What you will do
Copy word for word the stretch of rows from the line containing "What is the largest slice in the pie chart?" through the line containing "At which label is volume closest to 0?", leaving out the pictures.

Source data
*****

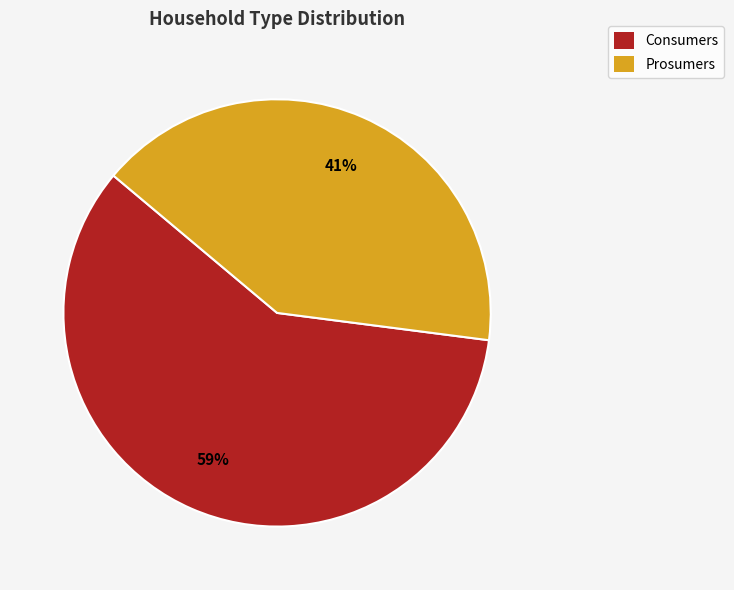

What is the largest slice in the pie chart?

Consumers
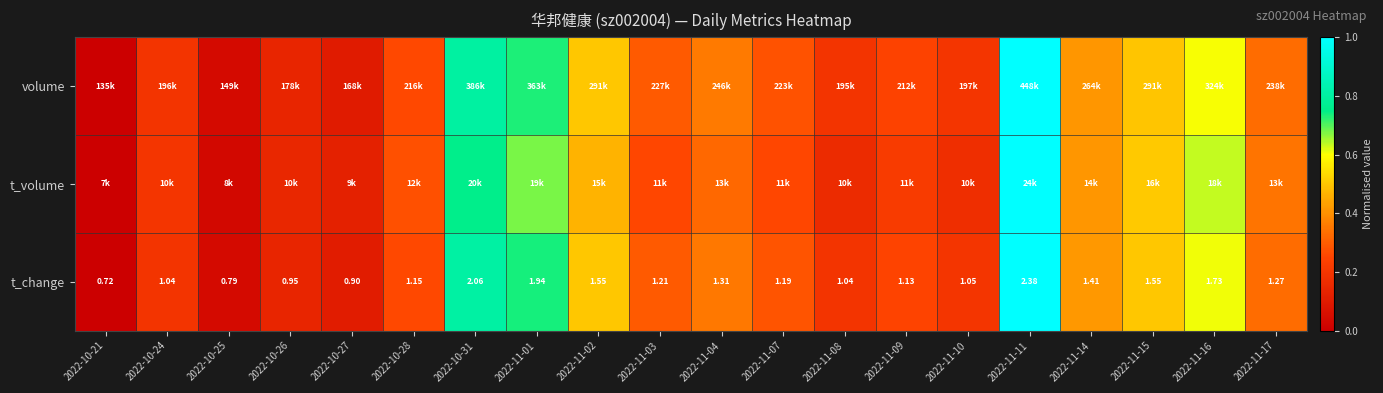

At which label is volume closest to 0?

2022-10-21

*****

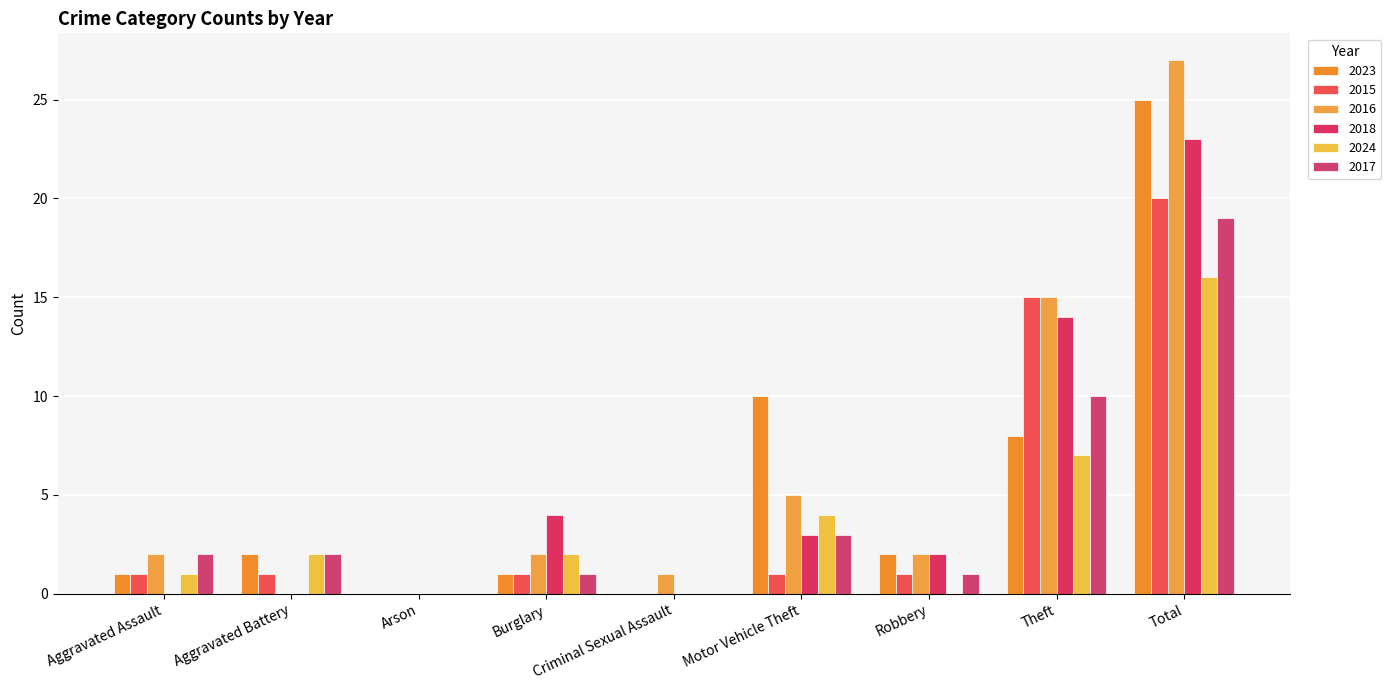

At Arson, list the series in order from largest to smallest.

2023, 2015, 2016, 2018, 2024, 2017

*****

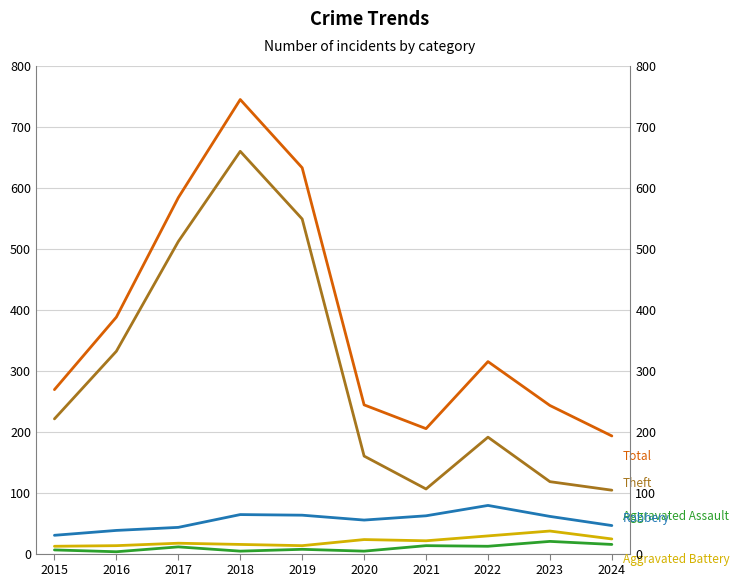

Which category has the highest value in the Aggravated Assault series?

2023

*****

Problem solution
What is the largest slice in the pie chart?

Consumers

At which label is volume closest to 0?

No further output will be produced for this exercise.